Advanced RESTful Rails

11:35–12:20 Thursday, 4-09-2008
Location: Saal Maritim B Level: Intermediate
Presentation: external link
Average rating: ****.
(4.38, 21 ratings)

One of the big benefits of Rails is that it standardizes application development in a way you don’t see with many of the alternatives. That has made Rails applications easier and faster to develop, and much easier to maintain, than competing frameworks. This isn’t just a one-time benefit, however; with the integration of RESTful principles over the last two years, Rails applications have become even more standardized. Developers of RESTful applications can see as much of an improvement over other Rails applications as they originally saw over their old (say, PHP) sites.

This benefit, however, is not without a downside. While REST is easy to follow in the most common cases, it can be difficult to apply to some scenarios – the classic question being how to represent search RESTfully. This new approach to domain modeling can get complicated, as even one of the paradigmatic examples of RESTful Rails, the restful_authentication plugin, shows – it abandons the principles when it comes to activation.

The difficulties of RESTful Rails don’t end with domain modeling, however; problems also arise from the implementation of REST in Rails. For instance, the standard approach to deleting a resource (link_to with method delete) is wholly inaccessible to anyone with JavaScript disabled.
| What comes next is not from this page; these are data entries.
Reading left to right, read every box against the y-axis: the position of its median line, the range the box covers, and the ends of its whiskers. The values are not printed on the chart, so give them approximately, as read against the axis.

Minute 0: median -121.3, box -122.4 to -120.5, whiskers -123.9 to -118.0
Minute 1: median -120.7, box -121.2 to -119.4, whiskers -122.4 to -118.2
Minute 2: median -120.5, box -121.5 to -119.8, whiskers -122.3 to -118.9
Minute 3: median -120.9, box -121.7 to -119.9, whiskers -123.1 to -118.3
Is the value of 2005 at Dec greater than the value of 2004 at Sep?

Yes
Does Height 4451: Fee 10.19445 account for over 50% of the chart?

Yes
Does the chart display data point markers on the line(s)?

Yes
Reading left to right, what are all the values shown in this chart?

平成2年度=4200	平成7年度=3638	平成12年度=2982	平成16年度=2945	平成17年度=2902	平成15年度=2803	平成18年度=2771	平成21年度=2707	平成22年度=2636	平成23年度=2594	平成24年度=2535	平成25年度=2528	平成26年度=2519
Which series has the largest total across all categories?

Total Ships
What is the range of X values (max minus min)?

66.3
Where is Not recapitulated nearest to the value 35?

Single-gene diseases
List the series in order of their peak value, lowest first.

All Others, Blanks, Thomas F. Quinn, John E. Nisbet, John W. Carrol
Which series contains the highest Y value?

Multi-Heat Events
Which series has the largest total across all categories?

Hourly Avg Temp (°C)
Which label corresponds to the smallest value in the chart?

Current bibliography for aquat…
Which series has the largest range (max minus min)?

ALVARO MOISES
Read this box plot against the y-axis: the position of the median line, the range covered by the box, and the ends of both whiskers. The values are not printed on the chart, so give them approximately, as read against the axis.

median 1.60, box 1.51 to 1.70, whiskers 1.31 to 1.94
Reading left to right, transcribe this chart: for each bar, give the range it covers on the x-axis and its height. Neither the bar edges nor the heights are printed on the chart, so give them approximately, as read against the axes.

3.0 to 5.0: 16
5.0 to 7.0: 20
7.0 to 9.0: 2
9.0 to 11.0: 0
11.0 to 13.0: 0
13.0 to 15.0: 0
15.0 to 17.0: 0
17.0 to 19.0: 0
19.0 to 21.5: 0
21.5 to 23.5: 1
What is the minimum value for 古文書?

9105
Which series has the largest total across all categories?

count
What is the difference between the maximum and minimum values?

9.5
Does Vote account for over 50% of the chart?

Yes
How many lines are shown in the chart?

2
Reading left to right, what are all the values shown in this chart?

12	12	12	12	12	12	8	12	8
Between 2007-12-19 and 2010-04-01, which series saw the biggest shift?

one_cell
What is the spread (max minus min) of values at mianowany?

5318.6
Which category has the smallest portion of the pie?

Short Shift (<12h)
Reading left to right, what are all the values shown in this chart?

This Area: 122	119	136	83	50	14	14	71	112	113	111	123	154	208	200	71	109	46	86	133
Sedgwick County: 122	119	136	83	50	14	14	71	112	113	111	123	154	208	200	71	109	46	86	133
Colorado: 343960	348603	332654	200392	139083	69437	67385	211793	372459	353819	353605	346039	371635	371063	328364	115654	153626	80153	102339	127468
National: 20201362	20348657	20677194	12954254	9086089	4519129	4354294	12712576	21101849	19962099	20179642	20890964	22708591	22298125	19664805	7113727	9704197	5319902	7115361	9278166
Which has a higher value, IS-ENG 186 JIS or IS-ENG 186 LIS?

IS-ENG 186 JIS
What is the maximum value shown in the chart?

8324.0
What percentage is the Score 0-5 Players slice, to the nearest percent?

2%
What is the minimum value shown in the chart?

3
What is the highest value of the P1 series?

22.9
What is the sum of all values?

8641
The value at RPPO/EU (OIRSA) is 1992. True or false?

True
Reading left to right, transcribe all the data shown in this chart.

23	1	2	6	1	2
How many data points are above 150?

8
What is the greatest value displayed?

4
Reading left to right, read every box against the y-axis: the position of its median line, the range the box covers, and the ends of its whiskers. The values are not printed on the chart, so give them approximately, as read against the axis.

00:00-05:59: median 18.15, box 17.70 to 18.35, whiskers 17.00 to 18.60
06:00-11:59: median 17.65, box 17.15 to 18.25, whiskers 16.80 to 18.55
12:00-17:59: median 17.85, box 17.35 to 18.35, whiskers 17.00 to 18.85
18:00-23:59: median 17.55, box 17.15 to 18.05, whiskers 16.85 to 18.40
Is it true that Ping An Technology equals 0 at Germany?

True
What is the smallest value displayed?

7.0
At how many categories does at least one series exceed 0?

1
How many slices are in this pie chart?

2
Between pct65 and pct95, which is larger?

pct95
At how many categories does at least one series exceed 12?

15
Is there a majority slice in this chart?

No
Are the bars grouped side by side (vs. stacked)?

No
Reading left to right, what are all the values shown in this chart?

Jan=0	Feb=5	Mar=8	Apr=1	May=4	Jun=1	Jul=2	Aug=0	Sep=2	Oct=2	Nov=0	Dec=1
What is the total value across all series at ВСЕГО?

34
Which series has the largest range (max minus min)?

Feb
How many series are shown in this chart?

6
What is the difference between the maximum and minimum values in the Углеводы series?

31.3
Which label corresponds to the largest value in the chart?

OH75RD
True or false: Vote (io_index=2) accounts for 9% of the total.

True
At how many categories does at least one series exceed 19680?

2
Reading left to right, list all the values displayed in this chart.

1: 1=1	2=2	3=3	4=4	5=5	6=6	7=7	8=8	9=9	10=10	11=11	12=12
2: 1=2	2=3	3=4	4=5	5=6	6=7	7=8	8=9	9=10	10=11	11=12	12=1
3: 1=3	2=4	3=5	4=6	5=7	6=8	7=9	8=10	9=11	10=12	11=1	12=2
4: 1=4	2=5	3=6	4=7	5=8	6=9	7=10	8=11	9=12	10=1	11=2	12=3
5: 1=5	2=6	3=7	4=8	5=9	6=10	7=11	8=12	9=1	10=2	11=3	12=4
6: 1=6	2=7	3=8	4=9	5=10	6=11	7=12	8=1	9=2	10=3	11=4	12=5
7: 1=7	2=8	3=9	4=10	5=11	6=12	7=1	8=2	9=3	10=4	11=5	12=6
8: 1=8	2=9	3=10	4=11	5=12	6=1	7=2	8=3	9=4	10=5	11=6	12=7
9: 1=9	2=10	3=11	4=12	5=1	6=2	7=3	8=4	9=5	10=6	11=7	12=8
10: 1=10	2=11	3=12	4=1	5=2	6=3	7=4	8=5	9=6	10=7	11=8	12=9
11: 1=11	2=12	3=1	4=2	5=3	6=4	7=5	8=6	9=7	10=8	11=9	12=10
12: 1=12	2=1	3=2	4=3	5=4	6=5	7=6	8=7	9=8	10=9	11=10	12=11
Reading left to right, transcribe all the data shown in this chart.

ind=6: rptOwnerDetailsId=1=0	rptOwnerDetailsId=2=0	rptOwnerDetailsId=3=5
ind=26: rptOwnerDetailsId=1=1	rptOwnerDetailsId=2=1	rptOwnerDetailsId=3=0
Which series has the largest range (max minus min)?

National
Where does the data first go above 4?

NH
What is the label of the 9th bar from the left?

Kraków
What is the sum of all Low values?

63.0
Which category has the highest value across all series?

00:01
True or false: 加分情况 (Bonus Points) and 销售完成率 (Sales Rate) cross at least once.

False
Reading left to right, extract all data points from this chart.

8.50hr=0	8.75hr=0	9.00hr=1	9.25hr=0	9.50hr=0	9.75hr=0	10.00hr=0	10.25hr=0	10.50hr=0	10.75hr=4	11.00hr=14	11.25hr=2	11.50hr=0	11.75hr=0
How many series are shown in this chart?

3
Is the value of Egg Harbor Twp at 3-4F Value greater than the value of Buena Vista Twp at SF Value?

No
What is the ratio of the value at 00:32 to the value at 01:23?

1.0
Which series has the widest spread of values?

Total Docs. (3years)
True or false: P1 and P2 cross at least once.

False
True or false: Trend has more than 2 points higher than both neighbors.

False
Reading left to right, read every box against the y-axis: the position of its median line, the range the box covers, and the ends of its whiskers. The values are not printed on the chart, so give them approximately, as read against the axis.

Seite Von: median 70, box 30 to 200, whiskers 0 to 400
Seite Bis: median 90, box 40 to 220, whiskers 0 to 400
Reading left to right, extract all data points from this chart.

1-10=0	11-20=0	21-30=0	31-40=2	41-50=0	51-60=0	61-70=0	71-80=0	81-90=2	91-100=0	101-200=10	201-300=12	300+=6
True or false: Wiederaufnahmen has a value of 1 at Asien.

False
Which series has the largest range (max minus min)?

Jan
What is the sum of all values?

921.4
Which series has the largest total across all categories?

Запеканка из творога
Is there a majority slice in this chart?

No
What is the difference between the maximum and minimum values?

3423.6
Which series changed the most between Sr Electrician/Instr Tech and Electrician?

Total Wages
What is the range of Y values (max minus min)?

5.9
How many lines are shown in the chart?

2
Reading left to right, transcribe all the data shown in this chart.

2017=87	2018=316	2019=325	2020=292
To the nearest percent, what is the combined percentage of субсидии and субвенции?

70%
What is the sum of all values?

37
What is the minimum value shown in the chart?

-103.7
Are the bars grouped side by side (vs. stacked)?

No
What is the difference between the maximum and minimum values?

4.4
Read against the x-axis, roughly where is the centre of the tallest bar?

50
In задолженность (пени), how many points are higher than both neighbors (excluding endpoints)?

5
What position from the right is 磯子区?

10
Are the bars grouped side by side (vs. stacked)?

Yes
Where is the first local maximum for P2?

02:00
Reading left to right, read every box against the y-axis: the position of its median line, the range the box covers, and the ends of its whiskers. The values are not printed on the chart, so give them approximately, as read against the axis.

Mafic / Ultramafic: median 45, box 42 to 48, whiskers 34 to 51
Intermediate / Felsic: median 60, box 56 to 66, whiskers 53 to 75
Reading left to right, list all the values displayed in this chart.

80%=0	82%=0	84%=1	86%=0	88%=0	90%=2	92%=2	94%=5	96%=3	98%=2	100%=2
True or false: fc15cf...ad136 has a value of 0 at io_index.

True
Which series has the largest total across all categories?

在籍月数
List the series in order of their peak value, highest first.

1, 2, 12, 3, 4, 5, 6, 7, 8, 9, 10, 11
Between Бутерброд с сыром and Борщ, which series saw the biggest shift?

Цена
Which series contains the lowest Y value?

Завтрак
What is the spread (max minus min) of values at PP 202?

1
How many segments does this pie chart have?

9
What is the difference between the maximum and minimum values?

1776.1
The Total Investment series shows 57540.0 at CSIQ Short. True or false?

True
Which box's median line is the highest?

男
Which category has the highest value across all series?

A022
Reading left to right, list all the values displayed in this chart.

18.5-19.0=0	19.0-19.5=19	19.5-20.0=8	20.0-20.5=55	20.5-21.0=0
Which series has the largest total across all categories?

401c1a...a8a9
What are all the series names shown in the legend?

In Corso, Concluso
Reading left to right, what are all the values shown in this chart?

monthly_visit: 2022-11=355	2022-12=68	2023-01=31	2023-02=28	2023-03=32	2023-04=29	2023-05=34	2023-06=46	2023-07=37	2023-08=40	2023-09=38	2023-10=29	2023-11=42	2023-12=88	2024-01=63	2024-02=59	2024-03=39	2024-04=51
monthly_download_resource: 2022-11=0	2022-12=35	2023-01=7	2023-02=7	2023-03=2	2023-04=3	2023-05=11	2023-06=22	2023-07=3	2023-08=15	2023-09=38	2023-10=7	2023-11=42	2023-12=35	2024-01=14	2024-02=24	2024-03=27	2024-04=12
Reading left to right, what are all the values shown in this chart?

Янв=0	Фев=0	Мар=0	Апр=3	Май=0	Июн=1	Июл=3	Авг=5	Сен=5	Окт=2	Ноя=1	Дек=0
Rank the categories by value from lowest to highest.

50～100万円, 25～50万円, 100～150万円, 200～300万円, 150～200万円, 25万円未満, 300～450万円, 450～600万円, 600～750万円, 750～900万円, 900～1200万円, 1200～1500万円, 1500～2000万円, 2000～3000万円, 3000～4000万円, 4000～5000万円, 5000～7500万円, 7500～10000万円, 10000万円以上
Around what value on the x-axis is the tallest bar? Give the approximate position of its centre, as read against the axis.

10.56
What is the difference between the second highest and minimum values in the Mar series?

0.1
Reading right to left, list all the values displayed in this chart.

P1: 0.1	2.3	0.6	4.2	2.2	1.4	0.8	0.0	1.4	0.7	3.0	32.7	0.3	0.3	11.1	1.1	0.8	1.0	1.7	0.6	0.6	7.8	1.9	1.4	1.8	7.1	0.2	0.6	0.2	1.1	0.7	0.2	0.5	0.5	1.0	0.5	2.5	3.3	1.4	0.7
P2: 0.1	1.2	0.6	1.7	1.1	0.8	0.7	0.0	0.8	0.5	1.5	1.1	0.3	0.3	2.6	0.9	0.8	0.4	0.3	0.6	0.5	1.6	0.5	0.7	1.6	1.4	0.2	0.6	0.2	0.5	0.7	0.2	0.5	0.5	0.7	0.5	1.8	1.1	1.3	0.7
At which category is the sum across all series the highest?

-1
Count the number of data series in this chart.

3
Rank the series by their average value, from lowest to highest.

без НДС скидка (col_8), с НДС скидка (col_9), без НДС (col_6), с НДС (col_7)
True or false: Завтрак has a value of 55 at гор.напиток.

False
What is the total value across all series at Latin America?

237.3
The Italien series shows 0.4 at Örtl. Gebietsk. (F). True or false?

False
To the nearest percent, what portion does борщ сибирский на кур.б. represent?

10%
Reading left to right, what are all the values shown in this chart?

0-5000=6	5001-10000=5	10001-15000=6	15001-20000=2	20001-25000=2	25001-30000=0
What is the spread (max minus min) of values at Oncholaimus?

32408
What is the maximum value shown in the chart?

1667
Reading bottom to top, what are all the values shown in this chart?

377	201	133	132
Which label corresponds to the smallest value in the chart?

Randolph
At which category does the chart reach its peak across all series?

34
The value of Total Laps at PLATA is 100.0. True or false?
In this session, we’ll take a look at these (and other) issues that you may encounter when you start building things outside the standard examples. From modeling complicated domains (authentication, search, and beyond), to working around the implementation of REST in Rails, we’ll discuss and apply techniques that you’ll find useful for every RESTful application you develop in the future.

Photo of Ben Scofield

Ben Scofield


Ben Scofield is a senior developer at Viget Labs, where he builds Rails applications for Web 2.0 startups. He’s been using Ruby and Rails for over three years, and is active in the community, speaking at the past two Railsconfs, and Rails to Italy and Rubyconf in 2007. In his rare downtime, he spends time with his family (recently increased!), works on personal projects, and tries to make the world a better place for web developers everywhere.